(DATA SUPPLIED)

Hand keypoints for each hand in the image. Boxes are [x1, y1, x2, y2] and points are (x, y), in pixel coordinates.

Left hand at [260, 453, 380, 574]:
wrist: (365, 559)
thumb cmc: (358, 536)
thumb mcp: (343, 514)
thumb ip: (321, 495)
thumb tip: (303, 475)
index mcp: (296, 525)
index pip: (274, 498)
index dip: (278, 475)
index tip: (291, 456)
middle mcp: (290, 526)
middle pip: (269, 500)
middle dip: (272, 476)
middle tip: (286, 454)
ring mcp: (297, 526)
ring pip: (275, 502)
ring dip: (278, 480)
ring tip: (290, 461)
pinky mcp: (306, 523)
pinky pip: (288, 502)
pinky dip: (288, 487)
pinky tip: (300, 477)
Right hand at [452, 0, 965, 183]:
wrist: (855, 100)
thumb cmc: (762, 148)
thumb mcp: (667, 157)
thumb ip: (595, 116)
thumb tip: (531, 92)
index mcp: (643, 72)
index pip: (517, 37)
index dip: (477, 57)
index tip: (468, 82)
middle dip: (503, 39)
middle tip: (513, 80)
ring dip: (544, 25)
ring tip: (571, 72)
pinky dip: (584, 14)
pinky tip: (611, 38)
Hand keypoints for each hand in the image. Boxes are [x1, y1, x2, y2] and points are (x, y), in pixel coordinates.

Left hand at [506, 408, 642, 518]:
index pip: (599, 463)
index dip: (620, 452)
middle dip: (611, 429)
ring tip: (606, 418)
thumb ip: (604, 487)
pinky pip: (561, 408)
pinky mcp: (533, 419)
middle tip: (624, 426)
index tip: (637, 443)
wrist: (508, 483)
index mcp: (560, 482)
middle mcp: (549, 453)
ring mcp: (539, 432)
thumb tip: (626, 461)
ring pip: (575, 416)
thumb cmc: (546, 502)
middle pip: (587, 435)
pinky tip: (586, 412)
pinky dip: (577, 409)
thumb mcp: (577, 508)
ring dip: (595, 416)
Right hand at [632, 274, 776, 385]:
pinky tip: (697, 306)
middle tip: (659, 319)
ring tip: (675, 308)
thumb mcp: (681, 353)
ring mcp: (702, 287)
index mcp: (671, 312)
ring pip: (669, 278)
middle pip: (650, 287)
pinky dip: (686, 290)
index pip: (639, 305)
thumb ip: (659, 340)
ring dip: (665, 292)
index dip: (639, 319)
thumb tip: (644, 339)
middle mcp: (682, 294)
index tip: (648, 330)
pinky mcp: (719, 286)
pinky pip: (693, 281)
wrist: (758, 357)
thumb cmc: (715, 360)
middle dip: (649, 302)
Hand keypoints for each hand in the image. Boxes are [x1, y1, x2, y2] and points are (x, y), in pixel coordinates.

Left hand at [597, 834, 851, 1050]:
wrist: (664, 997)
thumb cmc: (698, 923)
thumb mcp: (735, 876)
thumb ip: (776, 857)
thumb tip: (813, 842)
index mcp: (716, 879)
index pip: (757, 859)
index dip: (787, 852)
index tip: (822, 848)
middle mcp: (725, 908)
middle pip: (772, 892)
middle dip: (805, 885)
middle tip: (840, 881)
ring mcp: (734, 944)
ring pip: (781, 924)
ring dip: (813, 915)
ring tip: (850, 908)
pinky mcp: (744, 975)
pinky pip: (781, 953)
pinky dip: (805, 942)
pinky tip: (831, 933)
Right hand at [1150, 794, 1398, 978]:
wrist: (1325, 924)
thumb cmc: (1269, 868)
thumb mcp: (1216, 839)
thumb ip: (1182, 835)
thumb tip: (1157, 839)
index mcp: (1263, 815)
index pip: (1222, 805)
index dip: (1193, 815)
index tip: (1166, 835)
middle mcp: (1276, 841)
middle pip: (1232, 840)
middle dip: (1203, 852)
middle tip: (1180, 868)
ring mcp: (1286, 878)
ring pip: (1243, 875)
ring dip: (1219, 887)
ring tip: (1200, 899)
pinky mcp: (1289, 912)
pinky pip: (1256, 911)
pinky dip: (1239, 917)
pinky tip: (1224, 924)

(End DATA SUPPLIED)

> PROBLEM DESCRIPTION
All that is needed is the exact run of lines above from the line containing "index pip: (757, 859)" through the line containing "pinky dip: (1239, 917)", both of them included.

> RESPONSE AREA
index pip: (757, 859)
index dip: (787, 852)
index tip: (822, 848)
middle mcp: (725, 908)
middle pip: (772, 892)
middle dip: (805, 885)
middle tip: (840, 881)
ring mcp: (734, 944)
ring pip: (781, 924)
ring dip: (813, 915)
ring tip: (850, 908)
pinky mcp: (744, 975)
pinky pip: (781, 953)
pinky dip: (805, 942)
pinky tip: (831, 933)
Right hand at [1150, 794, 1398, 978]:
wrist: (1325, 924)
thumb cmc: (1269, 868)
thumb mcp: (1216, 839)
thumb ip: (1182, 835)
thumb tip: (1157, 839)
index mcp: (1263, 815)
index pip: (1222, 805)
index dip: (1193, 815)
index tip: (1166, 835)
middle mcp: (1276, 841)
middle pip: (1232, 840)
middle dip: (1203, 852)
middle tip: (1180, 868)
ring mcp: (1286, 878)
ring pip: (1243, 875)
ring dip: (1219, 887)
ring tip: (1200, 899)
pinky mcp: (1289, 912)
pinky pip: (1256, 911)
pinky dip: (1239, 917)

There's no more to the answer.